И однако, был напарник, с обществом которого я сразу безоговорочно примирился. Дон Франсиско назначил меня ответственным за Глобулито, школьный скелет. Мне полагалось доставлять его в кабинет перед уроком естествознания, а потом возвращать на место, в пыльный угол канцелярии. Поскольку кабинет и канцелярия находились в противоположных углах внутреннего двора, мне приходилось возить Глобулито взад-вперед. Хлипкие колесики, приделанные к деревянному основанию, скрипели на мозаичном полу, а кости стукались друг о дружку. Прямо-таки вибрафон.[50]
Я должен был выполнять свои обязанности даже в дождь. В случае непогоды я вооружался старым зонтом, который тоже хранился в канцелярии. Поскольку держать зонт в одной руке и подталкивать скелет другой было очень трудно, я всегда вручал зонт Глобулито – прицеплял ручку к его руке, а череп использовал вместо упора, – и так мы брели под ливнем, чтобы успеть к началу урока.
У моей должности было свое преимущество: после естествознания перемена была короткая, и сразу начинался урок сеньора Андреса. Поскольку я должен был проводить Глобулито до его жилища, мне разрешалось являться на испанский с опозданием, и урок сокращался для меня на несколько драгоценных минут; благодаря этому я несколько раз увильнул от расспросов о плюсквамперфекте и неопределенном будущем времени.
Раз от разу наше возвращение в канцелярию все больше затягивалось. Часто, изображая на лице усталость, посреди дороги я присаживался отдохнуть на бетонные скамейки, окаймлявшие двор. Глобулито никогда не жаловался. Казалось, он не меньше моего радовался передышке, возможности чуть-чуть помедлить перед тем, как его водворят в угол среди карт, гигантских циркулей и запасов мела. Вместе мы смотрелись странно: один стоит, другой сидит, но оба смотрят в одну сторону. Со временем мы прониклись друг к другу доверием, и я стал ловить себя на том, что разговариваю с ним – не подумайте чего – о самых банальных вещах: об уроке, на котором мы присутствовали вместе (я был не самого высокого мнения о талантах дона Франсиско, хотя как человек он мне нравился), о проделках Бертуччо и всем таком прочем. В его обществе мне никогда не было одиноко: он умел красноречиво молчать.

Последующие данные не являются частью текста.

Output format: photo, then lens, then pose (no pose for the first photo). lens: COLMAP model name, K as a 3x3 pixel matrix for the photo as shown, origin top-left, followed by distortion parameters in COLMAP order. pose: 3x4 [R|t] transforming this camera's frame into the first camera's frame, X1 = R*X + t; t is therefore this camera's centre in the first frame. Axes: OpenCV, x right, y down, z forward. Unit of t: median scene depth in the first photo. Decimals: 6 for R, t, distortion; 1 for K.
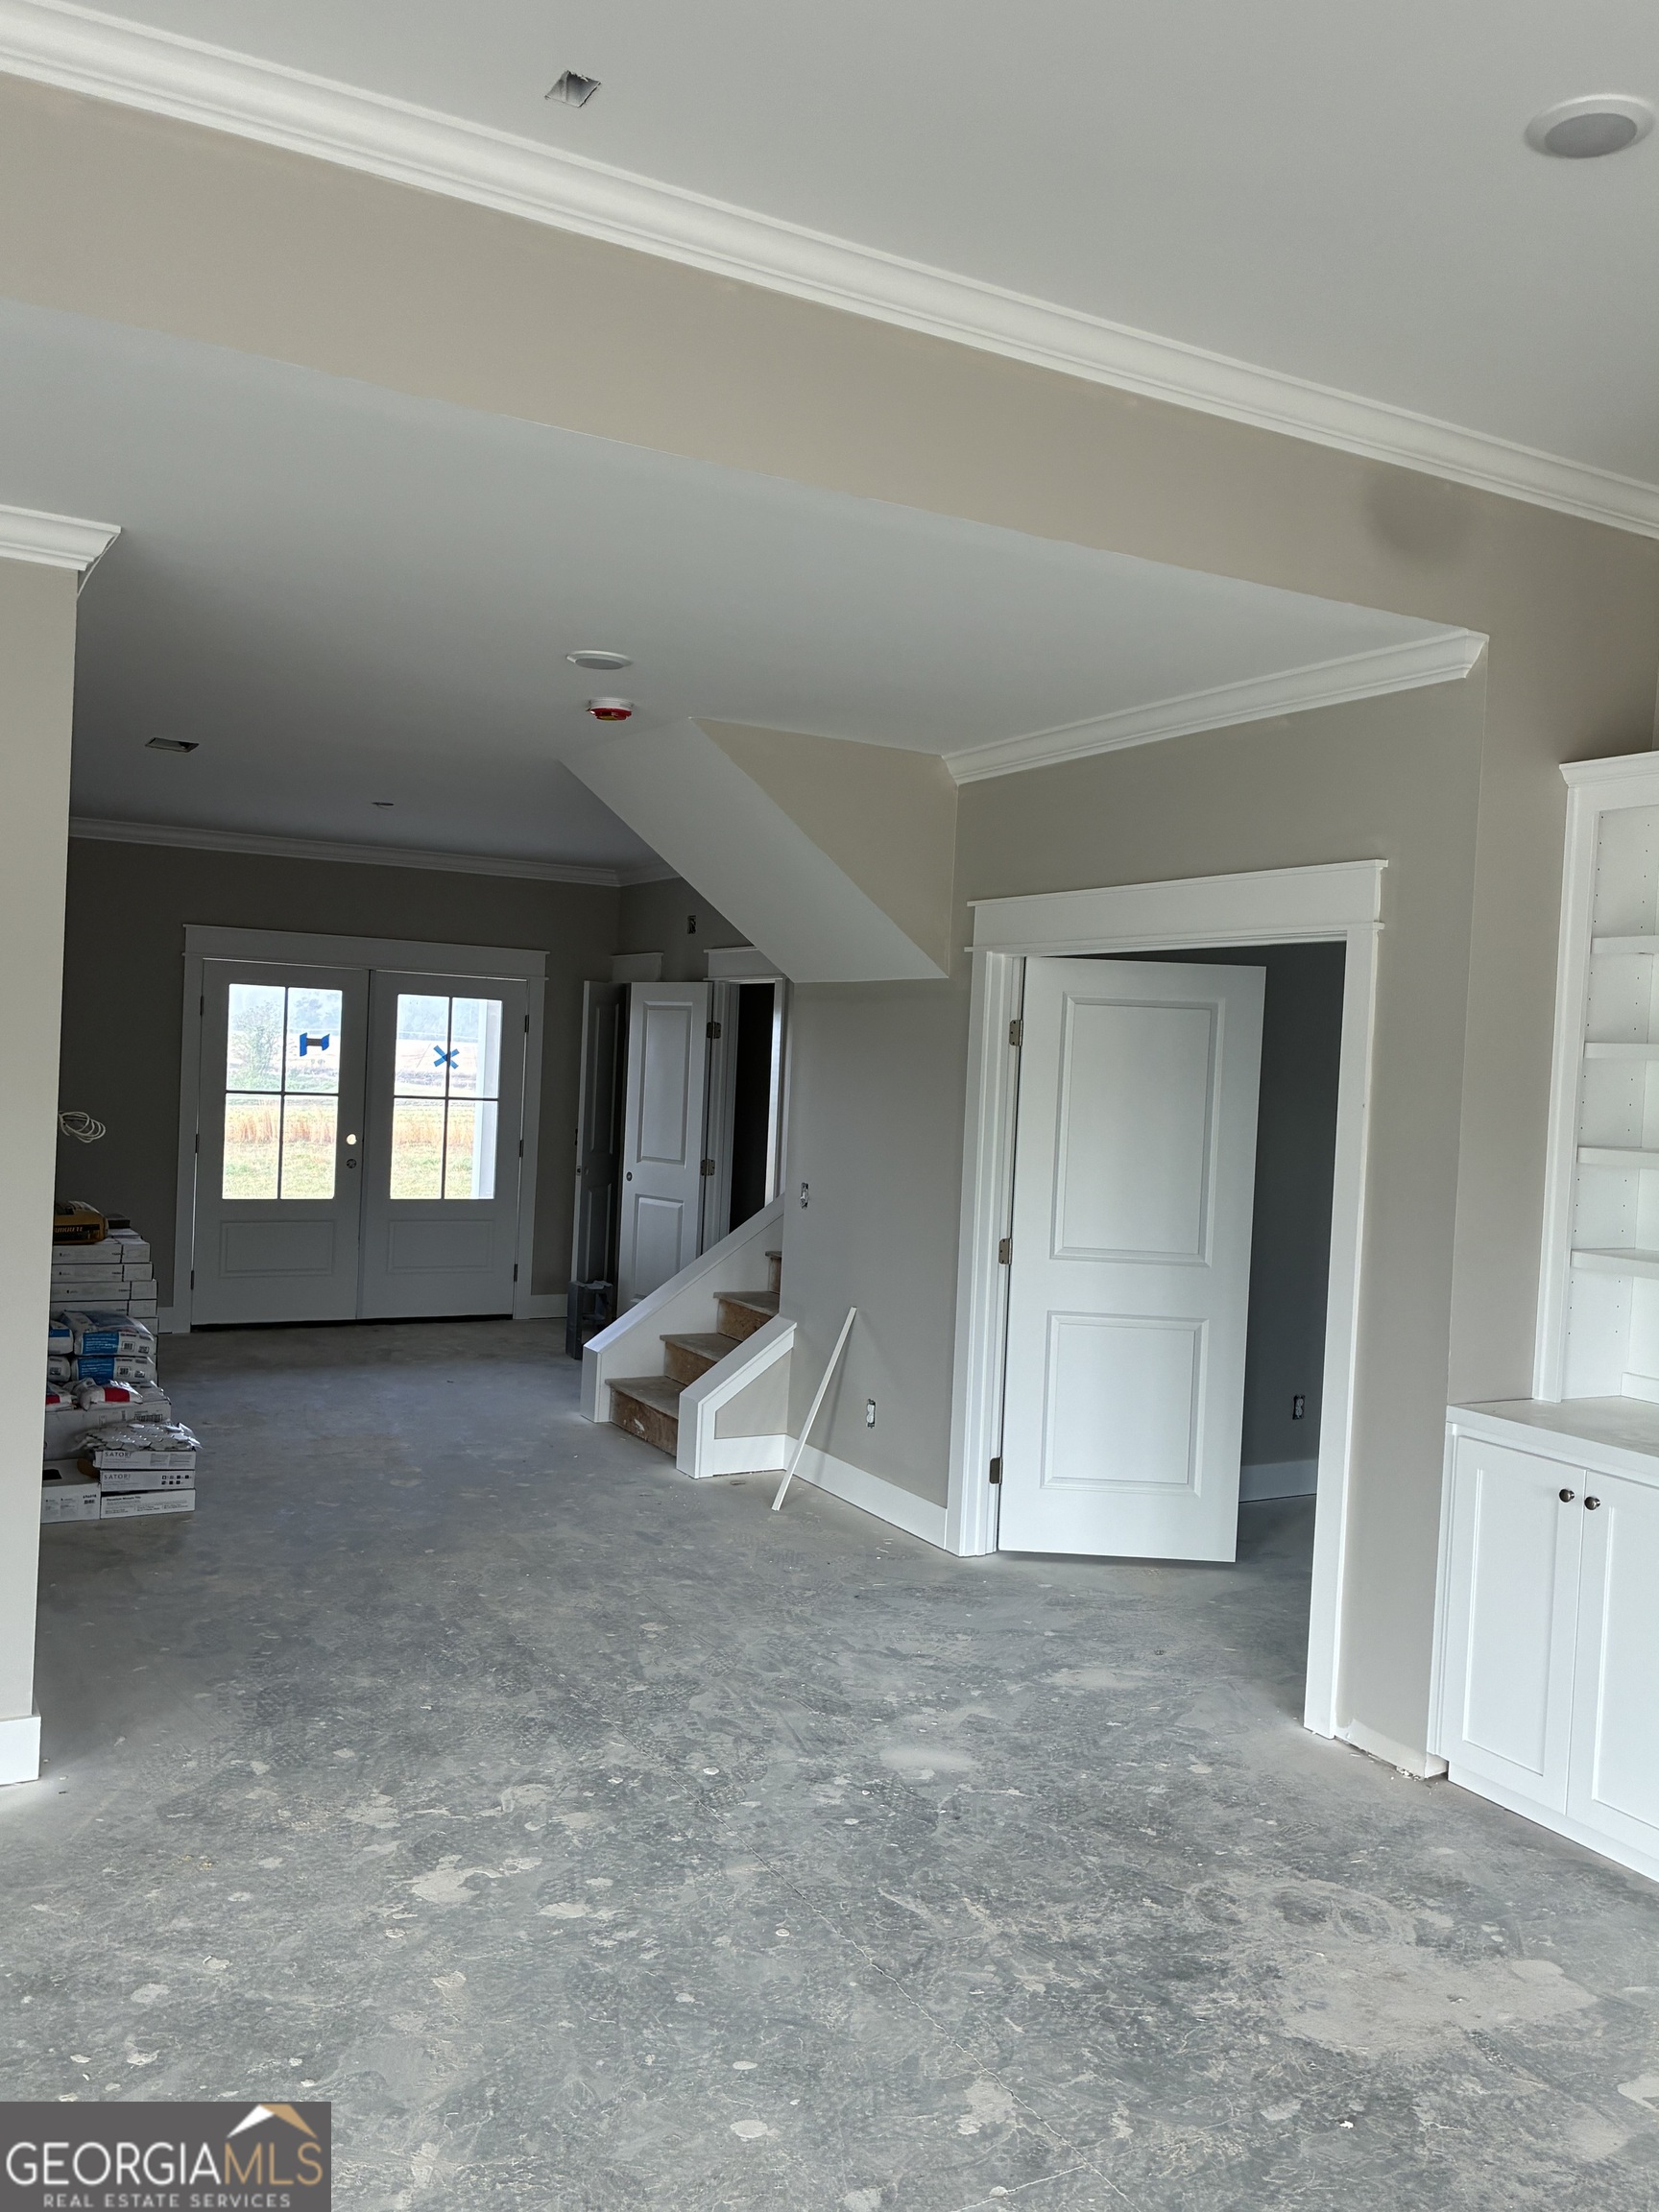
lens RADIAL K [[1698.1, 0, 829.5], [0, 1698.1, 1106.0], [0, 0, 1]] dist [0.050399, -0.089654]
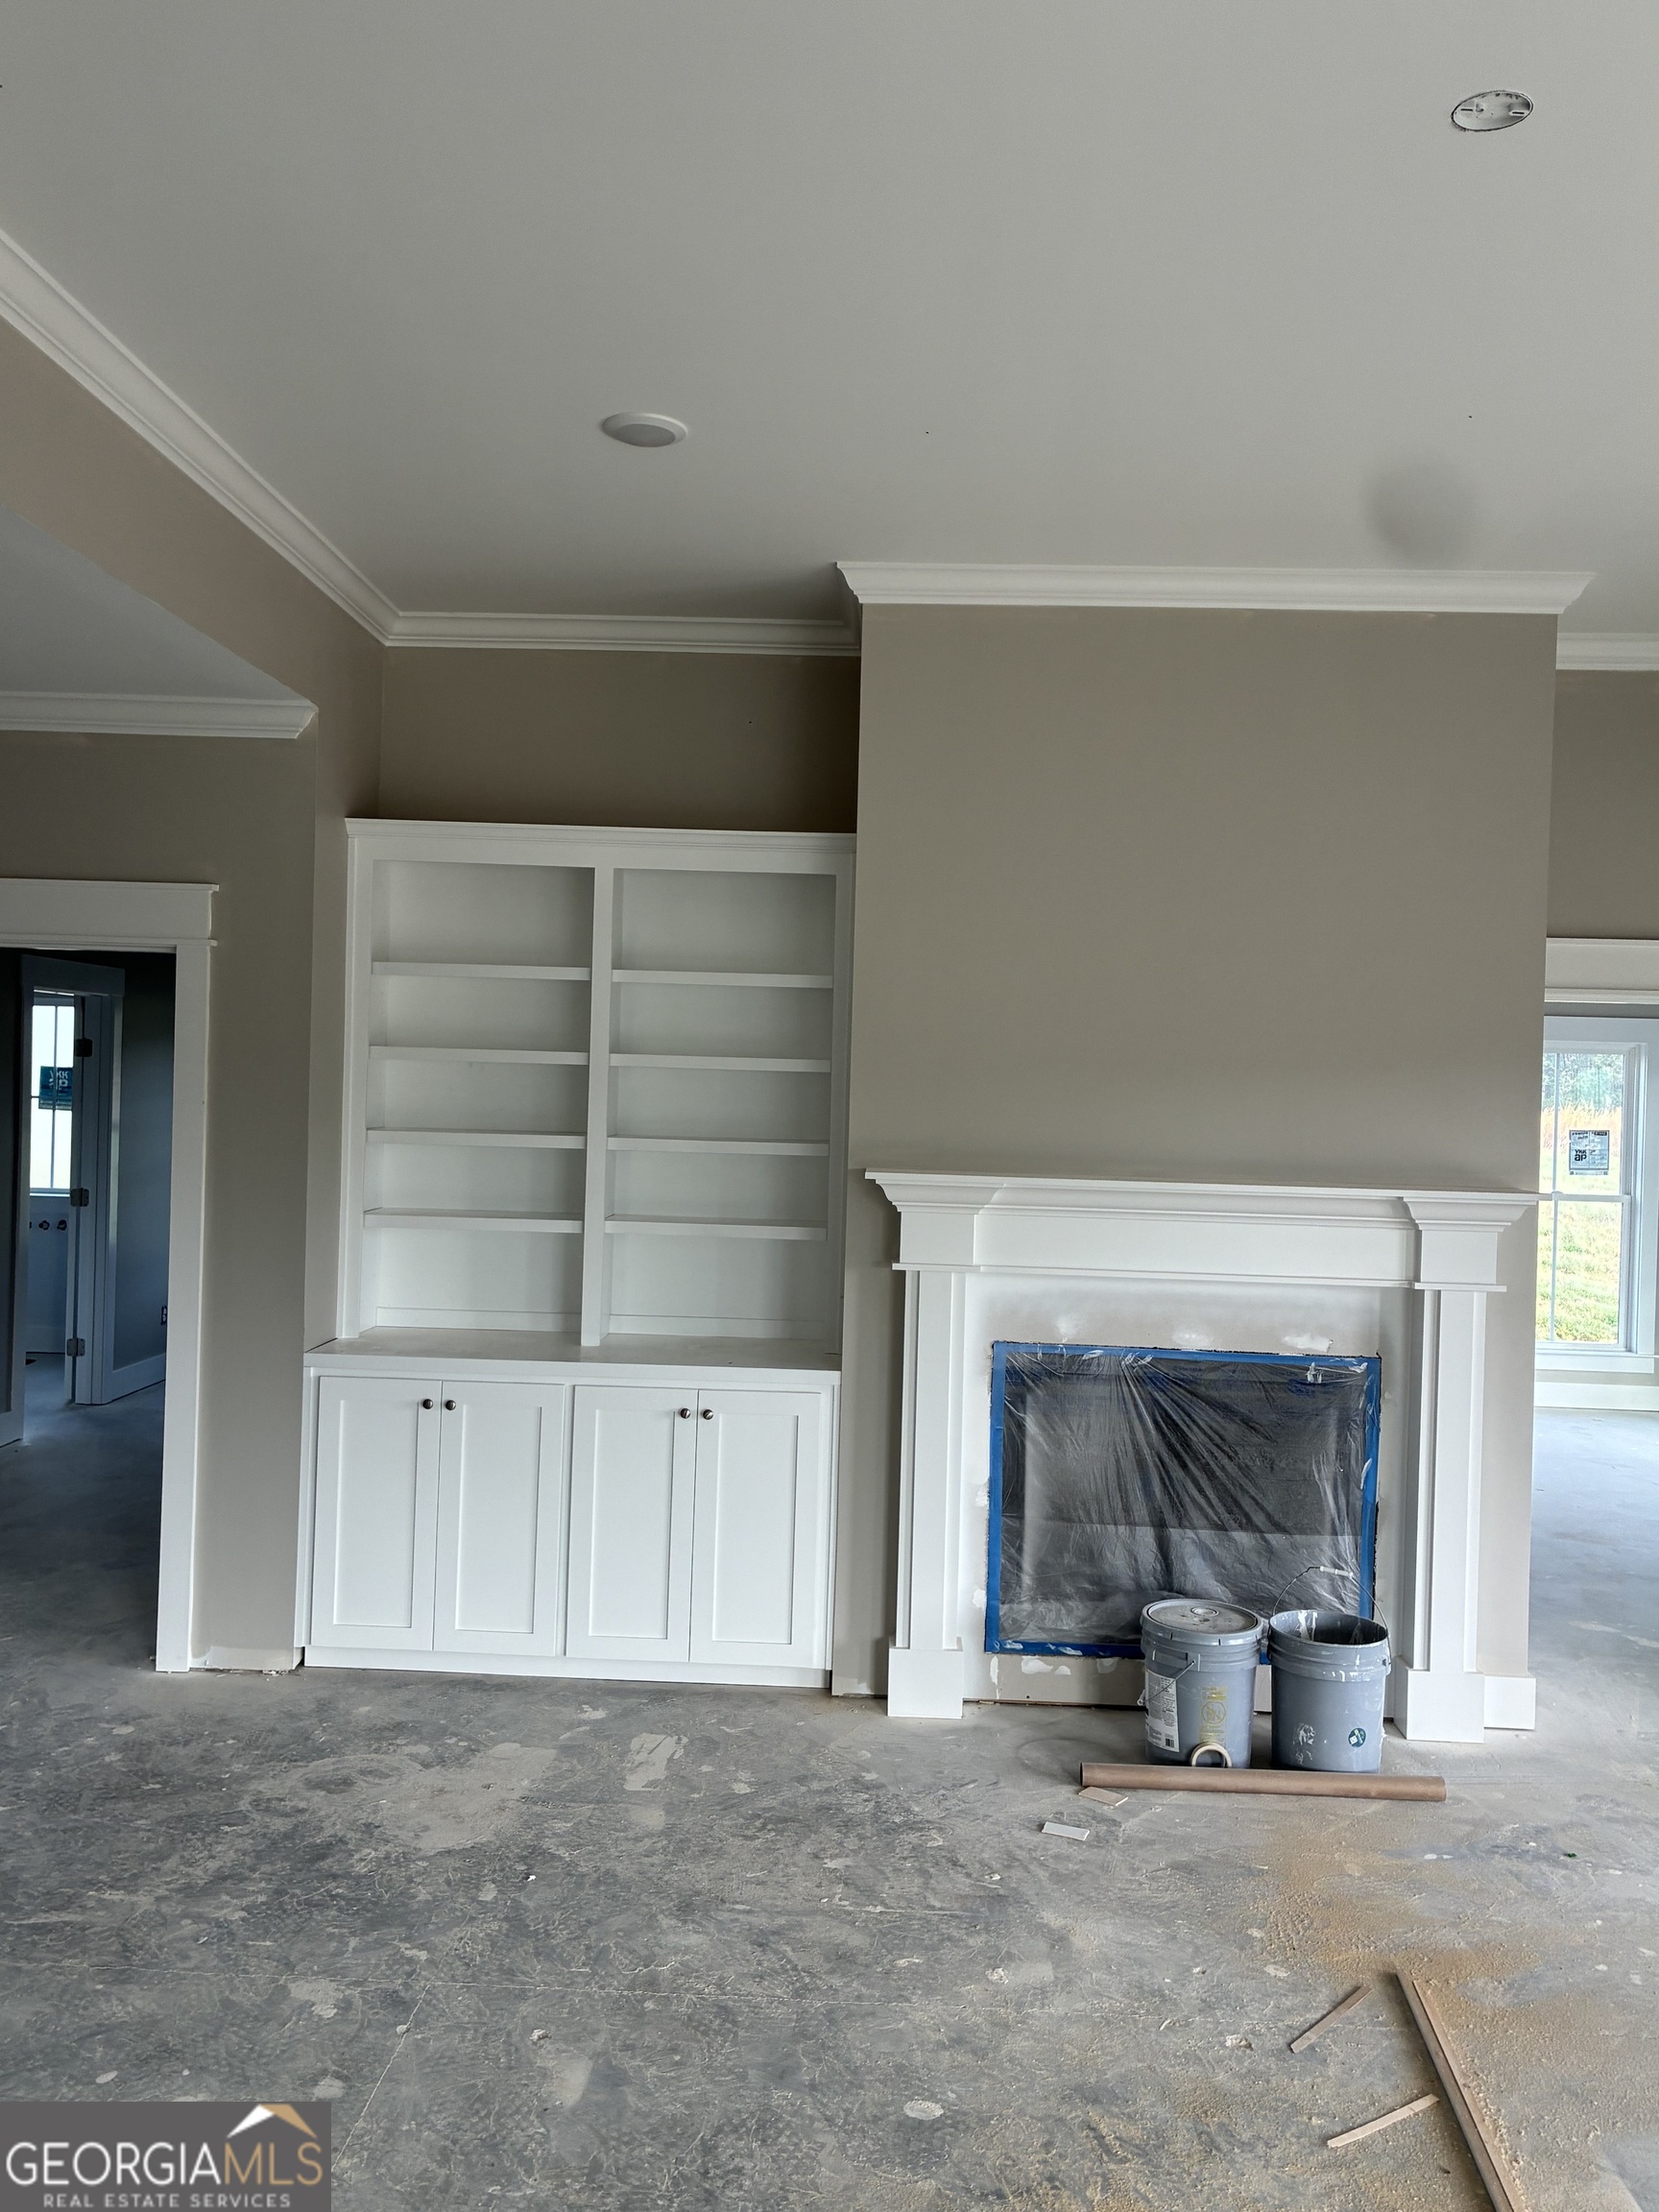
lens RADIAL K [[1698.1, 0, 829.5], [0, 1698.1, 1106.0], [0, 0, 1]] dist [0.050399, -0.089654]
pose [[0.524997, -0.042180, 0.850059, -0.545182], [0.016582, 0.999089, 0.039334, -0.045527], [-0.850943, -0.006554, 0.525217, 0.078756]]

Большую часть своего изгнания на Камчатке я прожил в одиночестве, отрезанный от мира вечными снегами. В один прекрасный день замечаешь, что произносишь вслух фразы, которые раньше обращал сам к себе мысленно: «Вот ведь холодрыга», «Надо купить дезодорант», «Кто это звонит ни свет ни заря?» – и в итоге признаешь, что партитура тишины допускает соло для твоего собственного голоса. В течение этих лет мне часто казалось, что я говорю не с собой, а с Глобулито; я чувствовал его присутствие в сумраке моей хижины, и он, как всегда, терпеливо меня выслушивал, накладывал компрессы на кровоточащие душевные раны, не сводя с меня пустых глазниц, которые чего только не перевидали на этом свете.